(Text excerpt)
****************

Episensr 0.9.2 now available on CRAN

Bug fixes were brought to episensr R package, regarding the use of distributions and computations of odds and risk ratios in probsens.conf function for the probabilistic sensitivity analysis for unmeasured confounder. Improvement on the use of distributions was also brought to other probsens series of functions. Let’s run the example from Modern Epidemiology by Rothman, Greenland & Lash, on page 365-366.

This example is taken from a paper by Greenland et al. (1994), looking at the association between occupational resins exposure and lung cancer mortality, where smoking is an unmeasured potential confounder. The 2-by-2 table is the following:

Resins exposed Resins unexposed
Cases 45 94
Controls 257 945

After adjustment for age and year at death, Greenland et al. found an OR of 1.77 (95% CI from 1.18 to 2.64). Is smoking, for which they had no data about, had an effect on this association? How large the association between resins and smoking had to be to remove the association between resins and lung cancer association after adjustment for smoking? For this, you have to know 3 bias parameters: the association between smoking and lung cancer, the prevalence of smoking among those unexposed to resins, and the prevalence of smoking in those exposed to resins.

****************

(Questions to answer)
[a] From the episensr 0.9.2 post, pull out the passage word for word, starting with "Resins exposed Resins" and going on through "exposed to resins.".
[b] According to the episensr 0.9.2 post, what odds ratio did Greenland et al. find after adjusting for age and year at death?

(Excerpted records)
****************

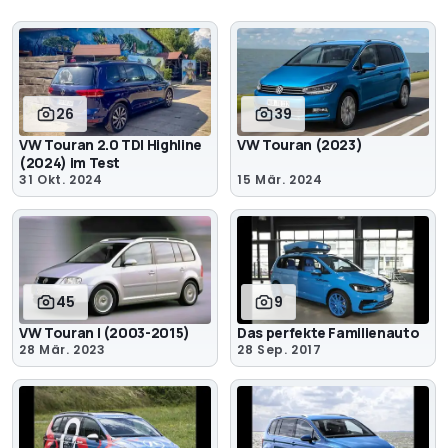
26
39
VW Touran 2.0 TDI Highline
VW Touran (2023)
(2024) im Test
31 Okt. 2024
15 Mär. 2024
45
9
VW Touran I (2003-2015)
Das perfekte Familienauto
28 Mär. 2023
28 Sep. 2017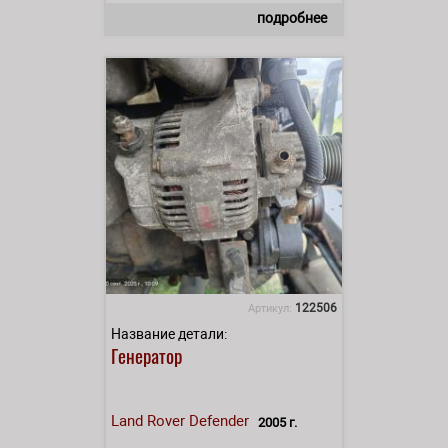
подробнее
122506
Артикул:
Название детали:
Генератор
Land Rover
Defender
2005 г.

****************

(Answers per task)
[a]
Resins exposed Resins unexposed
Cases 45 94
Controls 257 945

After adjustment for age and year at death, Greenland et al. found an OR of 1.77 (95% CI from 1.18 to 2.64). Is smoking, for which they had no data about, had an effect on this association? How large the association between resins and smoking had to be to remove the association between resins and lung cancer association after adjustment for smoking? For this, you have to know 3 bias parameters: the association between smoking and lung cancer, the prevalence of smoking among those unexposed to resins, and the prevalence of smoking in those exposed to resins.

[b] An OR of 1.77, with a 95% CI from 1.18 to 2.64.